PP 4.7. Transparent use of personal data. Where players provide games companies with personal data in order to access online games and services, they should be able to expect the service to operate in the way that you say it will and for what you say you are going to do. To this end, games companies should uphold their own standards and published rules that govern the behaviour of players.  For example, if games companies say that user behaviour will be monitored actively by human moderators, then games companies need to make sure that this happens.  If player data is used to determine purchasing-related in-game variables, such as the value of virtual currency or the probability of receiving a reward in a ‘lucky dip’, this should be made clear to the player.

PP 4.8. Parental consent for personal data of children. Obtain parental consent for the processing of personal data of children under the age of 13, where consent is relied upon for the processing.

P.5.  Spending and Time Management

Enable players to manage the amount of time and money spent on games through appropriate design and proportionate measures.

PP 5.1. Spending and time controls. In the case of game companies operating closed game platforms, provide controls to enable players and/or their parents and guardians to monitor and also to restrict the overall amount of money and time spent within each game and on the platform as a whole.  In the case of games available on an open platform, consider introducing such controls where proportionate and technically practical.

PP 5.2. Independent time management. Where proportionate and technically practical, include game design features that enable and encourage players to be able to manage the time spent within the game, for example:

    • enabling players to save a single-player game regularly;
    • designing multiplayer games so that they do not require long individual play sessions to avoid being penalised, or provide alternatives, such as the possibility of substituting another player during an extended session;
    • including features such as reminder messages to take breaks; rest systems (where characters continue to progress while the player takes time away from the game); and time limitation structures (e.g. player has a specific time limit to complete a level in order to encourage shorter periods of play).
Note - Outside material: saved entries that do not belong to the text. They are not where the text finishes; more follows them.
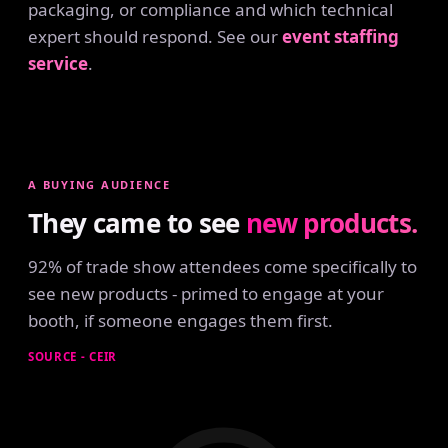
packaging, or compliance and which technical
expert should respond. See our
event staffing
service
.
A BUYING AUDIENCE
They came to see
new products.
92% of trade show attendees come specifically to
see new products - primed to engage at your
booth, if someone engages them first.
SOURCE - CEIR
PP 5.3. Self-exclusion. Where proportionate and technically practical include the function for players to self-exclude from further spending any more money or time on a game for a set period of time.

PP 5.4. Spending caps. Where proportionate and technically practical, allow players to set an in-game spending cap for any in-game purchases, whether daily, weekly, monthly or a combination of the foregoing.
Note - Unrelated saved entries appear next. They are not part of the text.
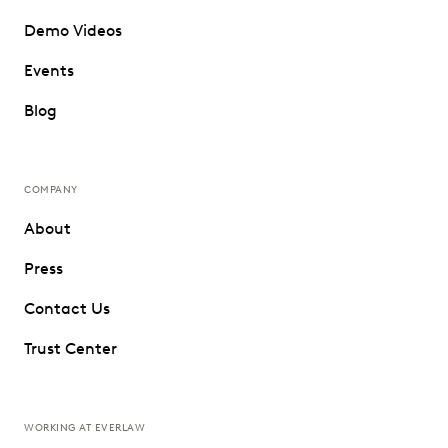
Demo Videos
Events
Blog
COMPANY
About
Press
Contact Us
Trust Center
WORKING AT EVERLAW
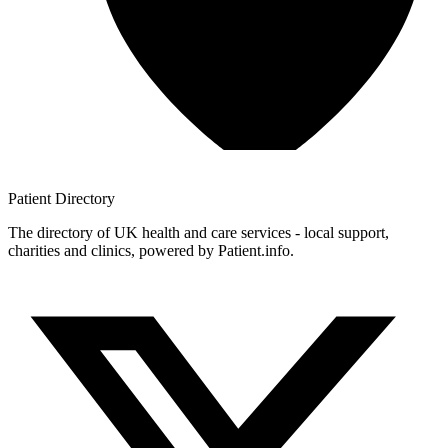
Patient
Directory
The directory of UK health and care services - local support,
charities and clinics, powered by Patient.info.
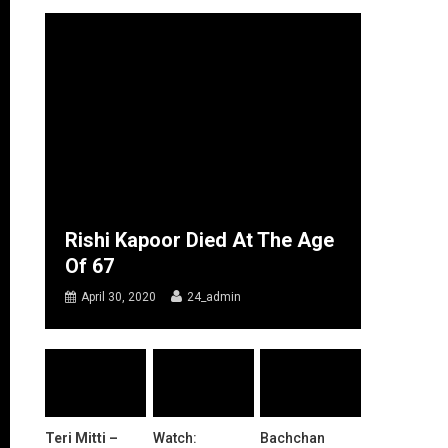
Rishi Kapoor Died At The Age
Of 67
April 30, 2020
24_admin
Teri Mitti –
Watch:
Bachchan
PP 5.5. Track spending. Allow players to track their spending on in-game purchases, including lifetime spending on the game and by providing the option for periodic emails or other communications to remind players what they have spent.
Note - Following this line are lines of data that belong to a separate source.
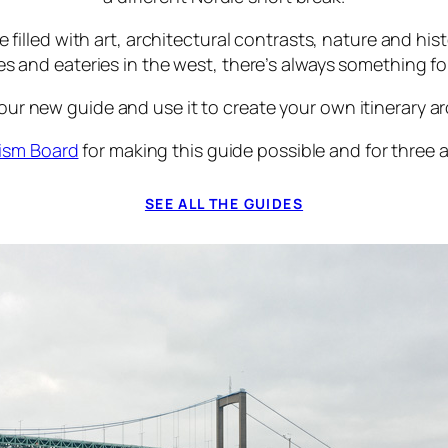
lled with art, architectural contrasts, nature and hist
ries and eateries in the west, there’s always something fo
r new guide and use it to create your own itinerary aro
ism Board
for making this guide possible and for three
SEE ALL THE GUIDES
PP 5.6. Analysing spending. Where proportionate and technically practical, obtain anonymised data relating to spending for use in analysing typical amounts of spending, frequency of spending and patterns of spending, for use in independent research and for assisting players with managing their spending (while protecting any sensitive commercial information at all times).

PP. 5.7. Monitoring. Introduce processes and systems to monitor and protect individual levels of in‑game spending (to the extent technologically and legally practical, and where proportionate).  Where spending indicates patterns of spending that are not typical for that individual or for players as a whole, consider sending automated reminders to players, having a cooling-off period where no further spending is possible or other appropriate and proportionate measures.

PP 5.8. Disclosure of loot boxes. Disclose the use of paid or hard currency loot boxes (or other chance systems) up-front before a player purchases, downloads or signs up to a game and describe their potential contents and the chances of that content being received in simple and easy to understand language.

Whilst every care has been taken to ensure the accuracy of the information in this document at the time of publication, the information is intended as guidance only. It should not be considered as legal advice.